Rubbers, Johnnys, love gloves - whatever you call them, let’s talk about the risks of expired condoms.
You’d think these plastic contraceptives would last forever, right? Think again.
That lucky condom that’s been sitting in your wallet for far too long is totally expired.
So, do condoms expire?
Yes! Any kind of condom will expire eventually. (Lubricant expires too!)
How fast they will expire will depend on the type of material they’re made of, any additives, and the environment they are stored in.
The shelf life of condoms can range from less than 12 months to 5 years.
Why do condoms expire?
It’s simple: they lose integrity.
Think of an old stretchy hairband. Over time the plastic within begins to lose its stretch and structure. The plastic becomes brittle, dry, and liable to crack when stretched.
The same goes for condoms.
Some condoms expire faster than others
Most condoms on the market are latex. These are the longest-lasting condoms given they are kept in ideal conditions.
But, if the same latex condom is coated in spermicide (a great option), the shelf life drops considerably. Over time, this additive degrades the latex.
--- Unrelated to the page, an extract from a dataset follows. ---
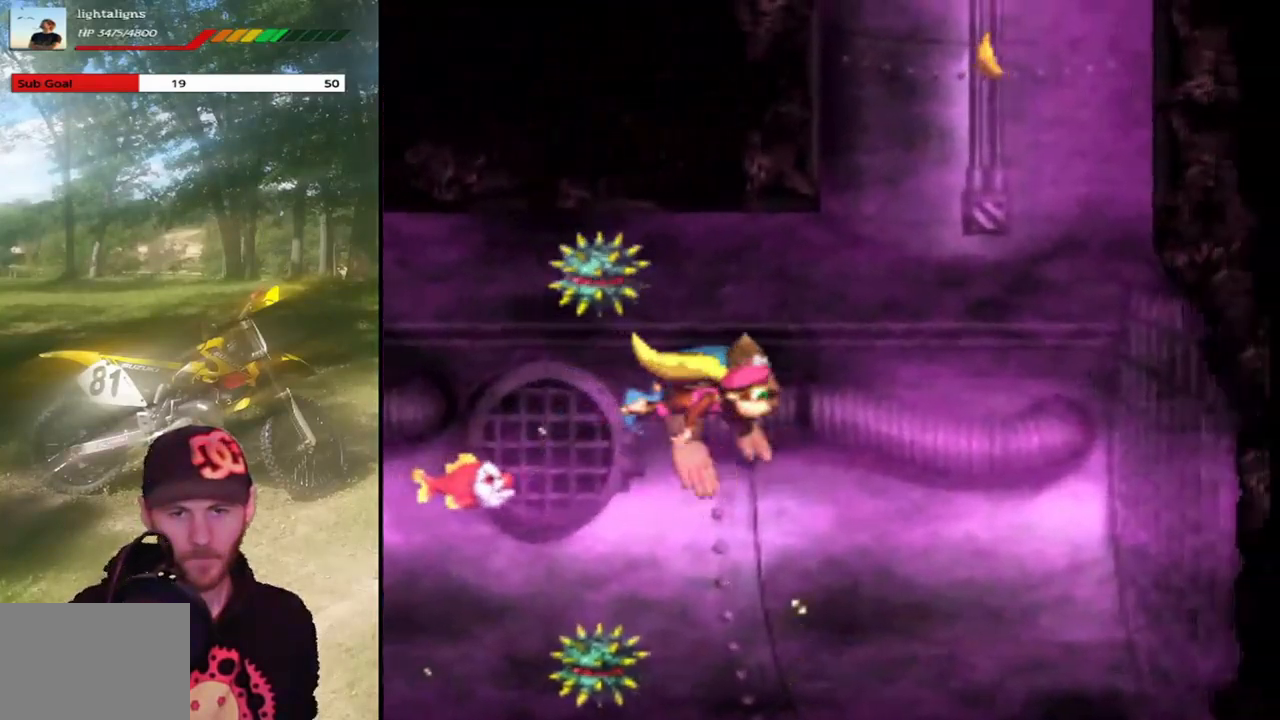
{"buttons": ["CROSS", "DPAD_LEFT"], "events": [[500, "CROSS", "down"]]}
If you’ve stored condoms in your car, bathroom, or wallet – your condoms may expire even faster. (More on that later.)
List of general shelf life by condom type
Here is a list of the most common types of condoms and their shelf life based on proper storage.
How you store your condoms is important
Even if your box of latex condoms with spermicide is set to last 3 years, if you store them improperly –their integrity will not last that long.
Heat, sunlight, freezing temperatures, compression, and moisture can degrade condoms.
If you store your condoms in your car, wallet, or steamy bathroom your lot is at risk for integrity loss and breakage. This puts you at risk of STIs and unwanted pregnancies.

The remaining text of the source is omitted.